As yet that last great wrestle of the opposing armies lay in the future. The veterans of the Army of Northern Virginia defended the line of the Rapidan, and the gray commander-in-chief, in his tent on Clarke's Mountain, serenely awaited the further movements of the enemy. During the long months of winter he was busily engaged, as usual, in official correspondence, in looking to the welfare of his men, and in preparations for the coming campaign. He often rode among the camps, and the familiar figure in the well-known hat, cape, and gray uniform, mounted upon the powerful iron-gray--the famous "Traveller," who survived to bear his master after the war--was everywhere greeted by the ragged veterans with cheers and marks of the highest respect and regard. At times his rides were extended to the banks of the Rapidan, and, in passing, he would stop at the headquarters of General Stuart, or other officers. On these occasions he had always some good-humored speech for all, not overlooking the youngest officer; but he shone in the most amiable light, perhaps, in conversing with some old private soldier, gray-haired like himself. At such moments the general's countenance was a pleasant spectacle. A kindly smile lit up the clear eyes, and moved the lips half-concealed by the grizzled mustache. The _bonhomie_ of this smile was irresistible, and the aged private soldier, in his poor, tattered fighting-jacket, was made to feel by it that his commander-in-chief regarded him as a friend and comrade.

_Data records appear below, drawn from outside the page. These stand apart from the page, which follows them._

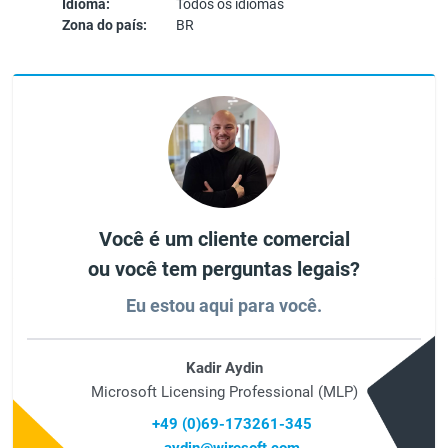
Idioma:
Todos os idiomas
Zona do país:
BR
Você é um cliente comercial
ou você tem perguntas legais?
Eu estou aqui para você.
Kadir Aydin
Microsoft Licensing Professional (MLP)
+49 (0)69-173261-345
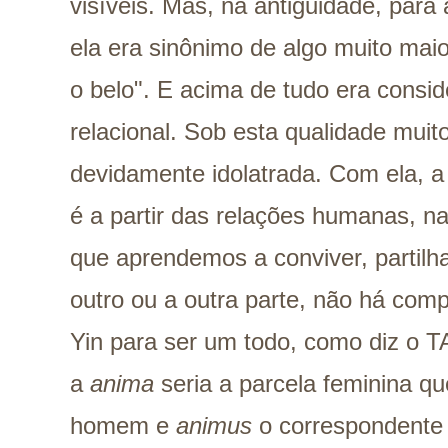
visíveis.
Mas, na antiguidade, para 
ela era sinônimo de algo muito maio
o belo". E acima de tudo era consi
relacional. Sob esta qualidade muito
devidamente idolatrada. Com ela, a
é a partir das relações humanas, n
que aprendemos a conviver, partilha
outro ou a outra parte, não há com
Yin para ser um todo, como diz o T
a
anima
seria a parcela feminina qu
homem e
animus
o correspondente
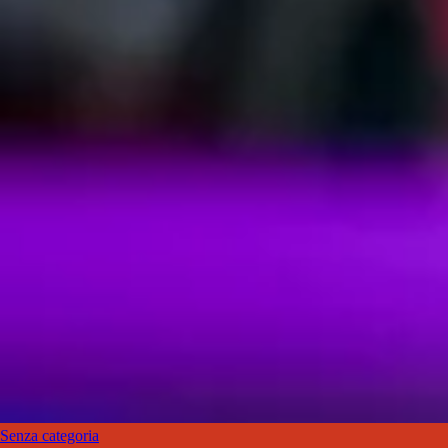
Senza categoria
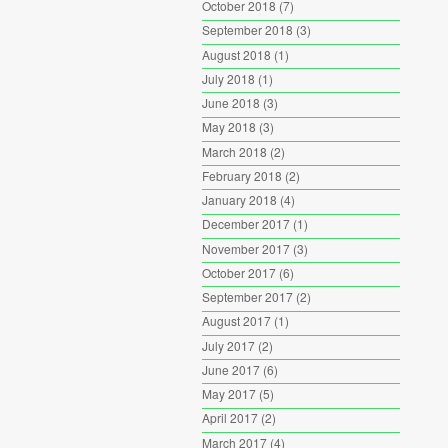
October 2018
(7)
September 2018
(3)
August 2018
(1)
July 2018
(1)
June 2018
(3)
May 2018
(3)
March 2018
(2)
February 2018
(2)
January 2018
(4)
December 2017
(1)
November 2017
(3)
October 2017
(6)
September 2017
(2)
August 2017
(1)
July 2017
(2)
June 2017
(6)
May 2017
(5)
April 2017
(2)
March 2017
(4)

We dwell at too great length, perhaps, upon these slight personal traits of the soldier, but all relating to such a human being is interesting, and worthy of record. To the writer, indeed, this is the most attractive phase of his subject. The analysis and description of campaigns and battles is an unattractive task to him; but the personal delineation of a good and great man, even in his lesser and more familiar traits, is a pleasing relief--a portion of his subject upon which he delights to linger. What the writer here tries to draw, he looked upon with his own eyes, the figure of a great, calm soldier, with kindly sweetness and dignity, but, above all, a charming sincerity and simplicity in every movement, accent, and expression. Entirely free from the trappings of high command, and with nothing to distinguish him from any other soldier save the well-worn stars on the collar of his uniform-coat, the commander-in-chief was recognizable at the very first glance, and no less the simple and kindly gentleman. His old soldiers remember him as he appeared on many battle-fields, and will describe his martial seat in the saddle as he advanced with the advancing lines. But they will speak of him with even greater pleasure as he appeared in the winters of 1862 and 1863, on the Rappahannock and the Rapidan--a gray and simple soldier, riding among them and smiling kindly as his eyes fell upon their tattered uniforms and familiar faces.